5 ways to determine the value of an artwork
1. The artist
When determining value we would look at the artist’s career, how long they have been a practicing artist, whether or not they have a large body of work, determine what it is that they are trying to draw our attention to and if they are succeeding at grabbing our attention and changing our view. Artists today have a much larger reach, they have websites, social media followers and at the same time there is also much more competition as artists now are competing on a worldwide scale.
So when looking at an artist consider where they are in their career, look at their CV and Bio, work out if they are an emerging, mid-career or established artist. An emerging artist is generally seen as an artist within the first five years of their career; a mid-career artist is when the artist is represented by one or more galleries, locally and internationally, they have had several solo and group exhibitions, and have created a significant body of work. Mid career artists would have had numerous exhibitions, been finalists or winners of several art prizes and been in regional exhibitions; established artists are artists who are at a mature stage of their career, they are nationally and internationally recognized not only for their work but also their contribution to art. They have produced extensive bodies of work, have shown in museums, regional galleries and are represented internationally by several galleries.
The artist Bio and CV will give you a good indication of the span of their artistic career. There you will be able to find how long they have been an artist for, where they graduated from, how many solo or group exhibitions they have had and if they are in any major collections.
2. The artwork
When determining the value of an artwork look at it’s size, medium, it’s message, whether it has any art-historical significance, and whether it is an edition. The cost of the material used for the work does not normally influence the price of the work unless it is an installation or sculptural work with high material costs like bronze.

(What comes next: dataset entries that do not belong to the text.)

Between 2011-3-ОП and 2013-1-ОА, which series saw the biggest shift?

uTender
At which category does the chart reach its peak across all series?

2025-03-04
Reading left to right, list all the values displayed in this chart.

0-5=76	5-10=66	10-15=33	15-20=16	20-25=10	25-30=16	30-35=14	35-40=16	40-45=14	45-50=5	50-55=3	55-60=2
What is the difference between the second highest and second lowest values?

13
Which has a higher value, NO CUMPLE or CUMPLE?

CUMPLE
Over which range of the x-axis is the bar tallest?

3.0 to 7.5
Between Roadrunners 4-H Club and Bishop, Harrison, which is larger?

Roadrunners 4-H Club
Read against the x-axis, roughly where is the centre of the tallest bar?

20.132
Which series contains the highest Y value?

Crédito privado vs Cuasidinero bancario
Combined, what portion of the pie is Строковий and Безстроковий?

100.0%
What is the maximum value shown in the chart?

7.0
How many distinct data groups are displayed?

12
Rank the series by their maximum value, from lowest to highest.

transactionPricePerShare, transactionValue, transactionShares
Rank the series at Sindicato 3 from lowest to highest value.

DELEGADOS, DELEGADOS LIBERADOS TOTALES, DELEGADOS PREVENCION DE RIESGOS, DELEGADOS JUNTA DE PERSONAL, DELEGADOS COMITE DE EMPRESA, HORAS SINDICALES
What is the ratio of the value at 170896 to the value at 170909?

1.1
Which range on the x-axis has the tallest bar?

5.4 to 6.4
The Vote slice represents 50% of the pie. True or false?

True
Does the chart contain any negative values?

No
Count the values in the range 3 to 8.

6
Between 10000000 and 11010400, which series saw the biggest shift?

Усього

When an artist produces multiple editions of an artwork it will affect the price of the work. Normally the first few editions will be less than later editions because the sale of the earlier works increases the demand for the artist’s work and therein value.
3. The gallery and their standing
A good art dealer and gallery can have a big effect on an artist’s reputation and the value of their work. The more respected the gallery and their curatorial opinion the better the artist they will represent and the more valuable the artist’s work. This will also influence the career of the emerging artist even if the work is not highly priced; if they show with a respected gallery and in the company of respected artists the chances are the artist is a good investment. The dealer will also often decide who gets to buy an artwork, the first priority would be to sell the work to a public institution. The public institutions often do not have the funding of the private sector so the work will be sold to them at a reduced rate but as we mentioned above it is good for everyone, for the gallery, artist and collector if the artist’s work is included in a public institution. The dealer will often vet the buyers especially if an artist is established and there is a high demand for their work. They don’t want the work to be bought by speculators or art “flippers” who buy the art and soon after place it for sale on the secondary market, at auction, it is not good for the provenance of the work. The galleries therefore have a huge effect on the reputation of the artist and it is their “job” to build and manage the career of the artists.
4. The Collectors, Curators, Museums, Institutions, biennales and other non-commercial exhibitions.
Museums are still considered the gatekeepers of the art world. The role of the curators are to constantly look for artists and artworks that are current and reflect society at this time, their role is to identify what will become historically significant and preserve what is culturally important. The artworks we see in museums today have been carefully considered at galleries, art fairs, sales, private views and favourable critics and writers. The curators have almost taken over the role of the critics, as they have a tremendous influence on an artist’s career in positioning them in highly regarded exhibitions like Venice Biennale or Documenta in Kassel, Germany. Similarly to curators, collectors have a significant influence in raising the value of an artist’s work. Positioning an artist in their private collection in turn brings them wider recognition and a position of status.
5. The Secondary Art Market
When determining the value of an artwork from an established artist the secondary art market is another factor to consider. An established artist will be at a stage in their career where their artworks are already well in circulation of the secondary art market. With established artists there is a higher demand for their work, they have built a large following and their works have a rich provenance making their work a valuable consignment for auction houses. If there is an established artist you follow it is always worth having a look at what the value of their work is on the secondary market, particularly if you have an artwork from that artist and wanted some insight into it’s value at a later stage.